Когда Флой говорит так, перед глазами с ужасающей ясностью встает вся картина: грязные поля и ураганные ливни, которые превращают поля в болота. Так просто представить себе, как умирают эти мальчики в боли и страхе, под крики людские и конское ржанье вокруг, и грязь засасывает их, и кровь сочится отовсюду из тел мертвых и умирающих…
Но я слушала не перебивая и думала: однажды он напишет обо всем этом, и это будет для него очищением, почти все, что он пишет, — чистилище. Я не сказала об этом, поскольку некоторые области его сознания абсолютно недоступны — и так у каждого человека. Он говорил, я слушала, и я обнимала его, и мы вновь любили друг друга, в этот раз спокойнее, но так, что я плакала от любви и радости, и потом мы спустились вниз и съели то, что он купил на уличном рынке недалеко от госпиталя сегодня утром. Прекрасные свежие шампиньоны и сыр, и десяток яиц, и деревенское масло. Мы приготовили из всего этого омлет и поели за кухонным столиком, на котором лежал хрустящий хлеб, намазанный толстым слоем масла. Хотелось бы мне посмотреть, как Эдвард готовит омлет, да еще обедает за кухонным столом!

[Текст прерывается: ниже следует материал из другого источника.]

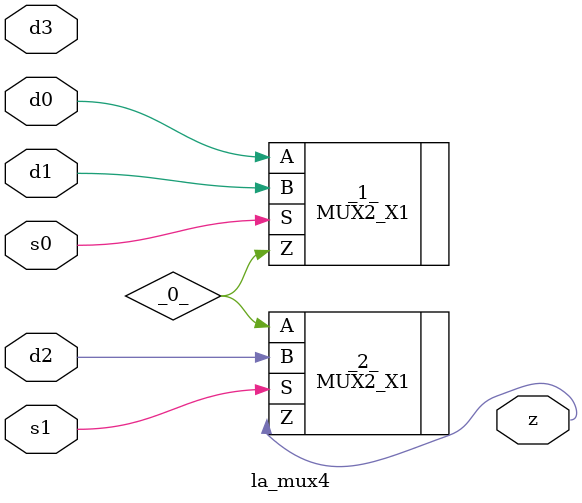
<source format=v>

/* Generated by Yosys 0.37 (git sha1 a5c7f69ed, clang 14.0.0-1ubuntu1.1 -fPIC -Os) */

module la_mux4(d0, d1, d2, d3, s0, s1, z);
  wire _0_;
  input d0;
  wire d0;
  input d1;
  wire d1;
  input d2;
  wire d2;
  input d3;
  wire d3;
  input s0;
  wire s0;
  input s1;
  wire s1;
  output z;
  wire z;
  MUX2_X1 _1_ (
    .A(d0),
    .B(d1),
    .S(s0),
    .Z(_0_)
  );
  MUX2_X1 _2_ (
    .A(_0_),
    .B(d2),
    .S(s1),
    .Z(z)
  );
endmodule

</source>
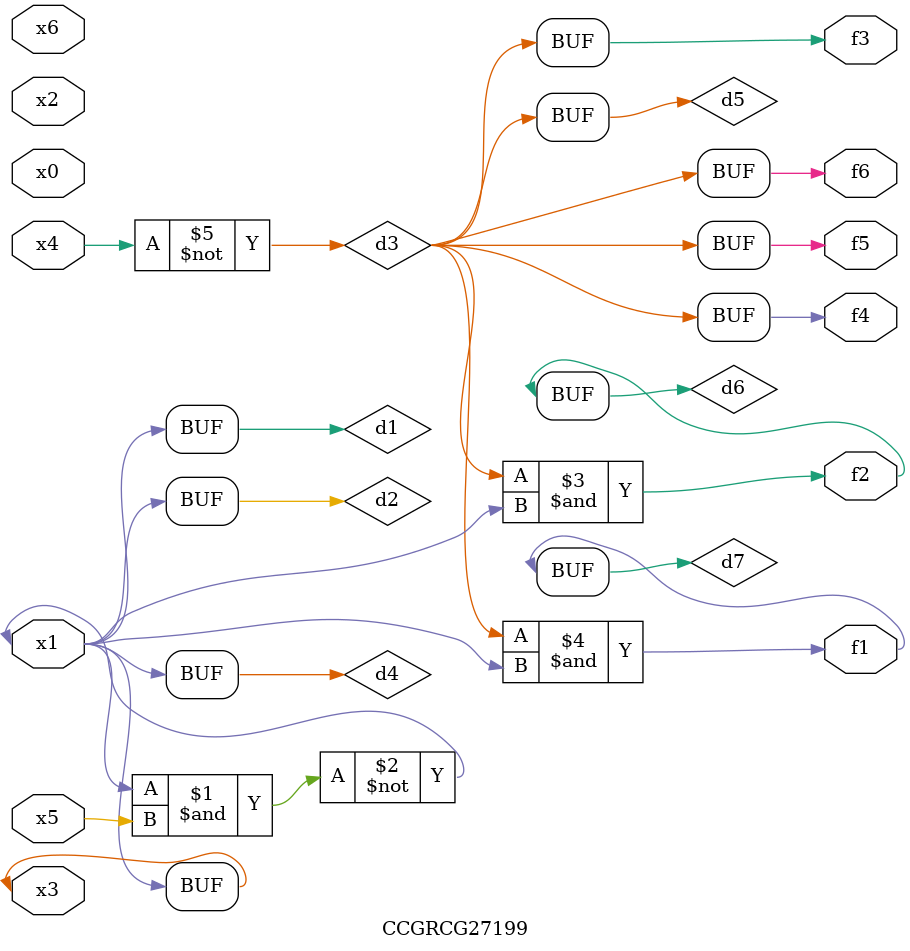
<source format=v>
module CCGRCG27199(
	input x0, x1, x2, x3, x4, x5, x6,
	output f1, f2, f3, f4, f5, f6
);

	wire d1, d2, d3, d4, d5, d6, d7;

	buf (d1, x1, x3);
	nand (d2, x1, x5);
	not (d3, x4);
	buf (d4, d1, d2);
	buf (d5, d3);
	and (d6, d3, d4);
	and (d7, d3, d4);
	assign f1 = d7;
	assign f2 = d6;
	assign f3 = d5;
	assign f4 = d5;
	assign f5 = d5;
	assign f6 = d5;
endmodule

</source>
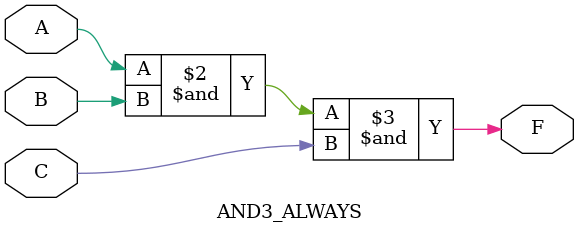
<source format=sv>
module AND3_ALWAYS (
    output reg F,
    input wire A, B, C
);

    always @ (A, B, C) begin
        F = A & B & C;
    end

endmodule

</source>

Пока мы ели, Флой сказал, что, возможно, продаст этот дом: правительство интересуется собственностью в Лондоне, чтобы открыть несколько военных отделов.

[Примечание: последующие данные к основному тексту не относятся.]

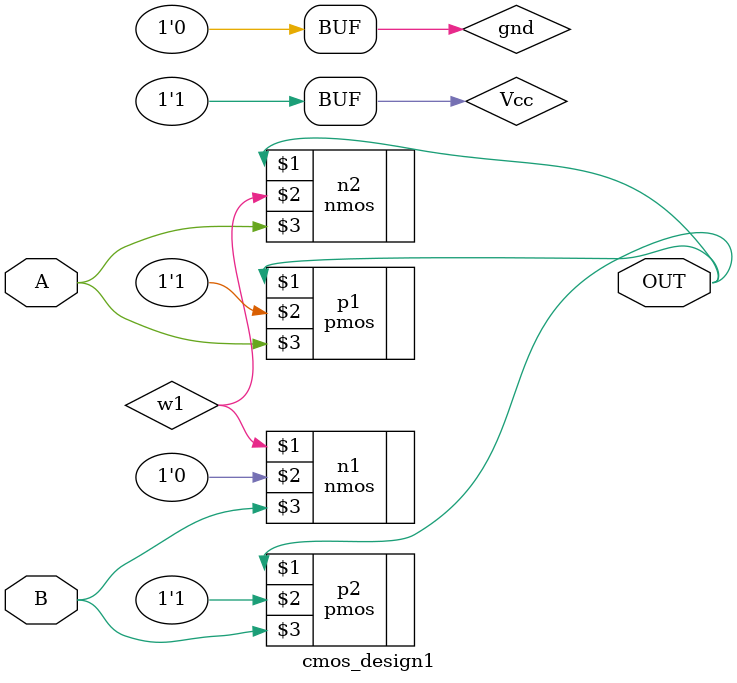
<source format=v>
`timescale 1ns / 1ps


module cmos_design1(
output OUT,
input A,B
    );
supply0 gnd;
supply1 Vcc;
wire w1;

pmos p1(OUT,Vcc,A);
pmos p2(OUT,Vcc,B);

nmos n1(w1,gnd,B);
nmos n2(OUT,w1,A);
endmodule

</source>
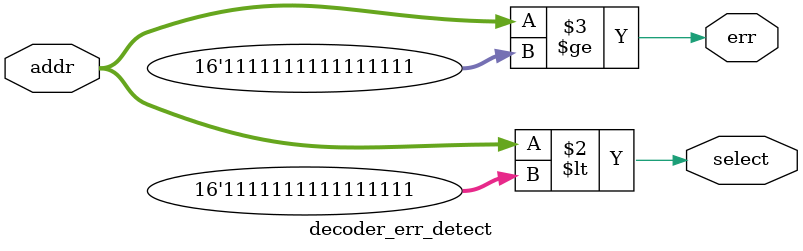
<source format=sv>
module decoder_err_detect #(MAX_ADDR=16'hFFFF) (
    input [15:0] addr,
    output reg select,
    output reg err
);
always @* begin
    select = (addr < MAX_ADDR);
    err = (addr >= MAX_ADDR);
end
endmodule
</source>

— Тебе ведь так не хочется расставаться с этим домом! — сказала я. — Ты любишь его. И я тоже.
— Да. Я не хочу расставаться. — Он улыбнулся. — Но я не отдам его просто так, я не настолько альтруист. А когда все закончится, будут другие дома.
Другие дома. Имел ли он в виду, что и я буду жить с ним? И когда война закончится, смогу ли я наконец оставить Эдварда?
Как хорошо, что Эдвард на севере, составляет бесконечные списки по снабжению. Не смогла бы посмотреть ему в лицо сегодня — никого вообще не хочу видеть.
Я покинула Флоя и медленно пошла домой, через сгущающиеся сумерки, и мысли мои были спутаны.
Глава 31
Гарри сидел за обеденным столом в своей квартире и разглядывал полустертую, рваную по краям театральную афишу.
Он провел последнюю неделю в поисках мюзик-холла Данси и за это время повидал самых разных людей: джентльменов с лицами персонажей Диккенса, которые держали таинственные книжные лавочки в самых необычных местах Лондона и носили перчатки без пальцев, как Урия Хип; исполнительных библиотекарш, предлагавших особый профессиональный поиск; девушек с чистыми голосами, ничего не понимавших в товаре, который продают, и советовавших ему записаться на рассылку по е-мэйл, она ну очень выгодная; и несколько проницательных книгопродавцев, настойчиво пытавшихся втянуть его в подозрительные торги по сомнительной на вид беллетристике и спорным первым изданиям.
Он просмотрел, должно быть, сотни ящиков с театральными программками и коробок с коричневатыми открытками с изображениями актеров и актрис «беспутных девяностых» и «бурных двадцатых» и всех лет между ними и просеял бесчисленное число старых и очень пыльных афиш.